## ПИСЬМЕННОЕ ЗАДАНИЕ
Замените в списке «Spec for the response» на «Response format» и перепишите весь список, ничего больше не меняя. Картинки в ответ не включайте.

* * * *

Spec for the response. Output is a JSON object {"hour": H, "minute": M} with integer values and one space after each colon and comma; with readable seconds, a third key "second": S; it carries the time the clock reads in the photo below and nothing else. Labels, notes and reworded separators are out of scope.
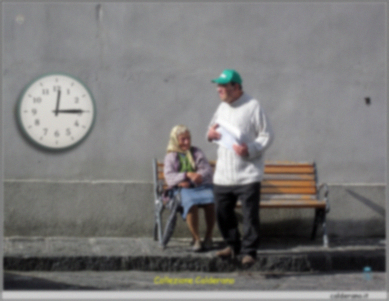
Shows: {"hour": 12, "minute": 15}
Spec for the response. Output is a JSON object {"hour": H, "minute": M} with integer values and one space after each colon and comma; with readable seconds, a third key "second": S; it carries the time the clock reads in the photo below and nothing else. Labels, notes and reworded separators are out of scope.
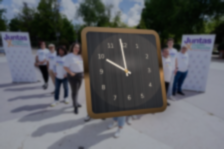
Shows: {"hour": 9, "minute": 59}
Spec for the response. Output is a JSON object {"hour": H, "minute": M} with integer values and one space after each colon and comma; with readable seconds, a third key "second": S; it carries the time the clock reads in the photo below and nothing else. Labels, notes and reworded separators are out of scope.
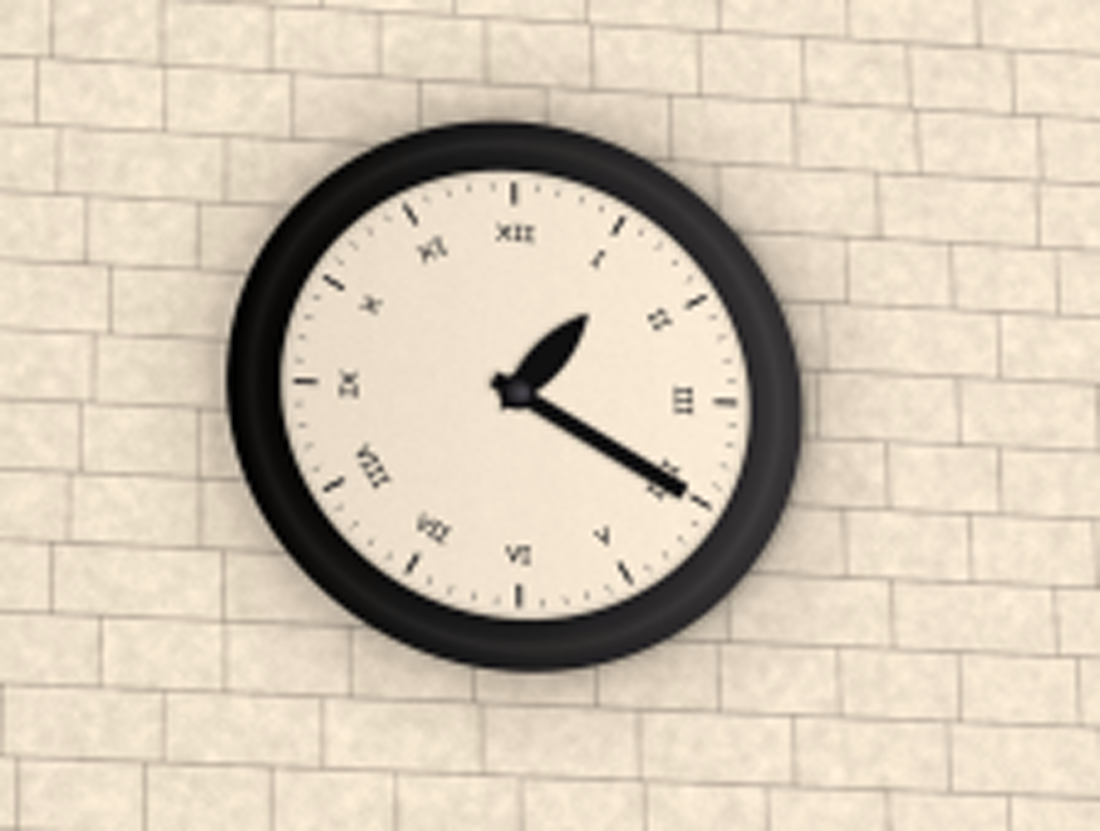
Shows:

* * * *

## ВЫПОЛНЕННОЕ УПРАЖНЕНИЕ
Response format. Output is a JSON object {"hour": H, "minute": M} with integer values and one space after each colon and comma; with readable seconds, a third key "second": S; it carries the time the clock reads in the photo below and nothing else. Labels, notes and reworded separators are out of scope.
Shows: {"hour": 12, "minute": 15}
Response format. Output is a JSON object {"hour": H, "minute": M} with integer values and one space after each colon and comma; with readable seconds, a third key "second": S; it carries the time the clock reads in the photo below and nothing else. Labels, notes and reworded separators are out of scope.
Shows: {"hour": 9, "minute": 59}
Response format. Output is a JSON object {"hour": H, "minute": M} with integer values and one space after each colon and comma; with readable seconds, a third key "second": S; it carries the time the clock reads in the photo below and nothing else. Labels, notes and reworded separators are out of scope.
Shows:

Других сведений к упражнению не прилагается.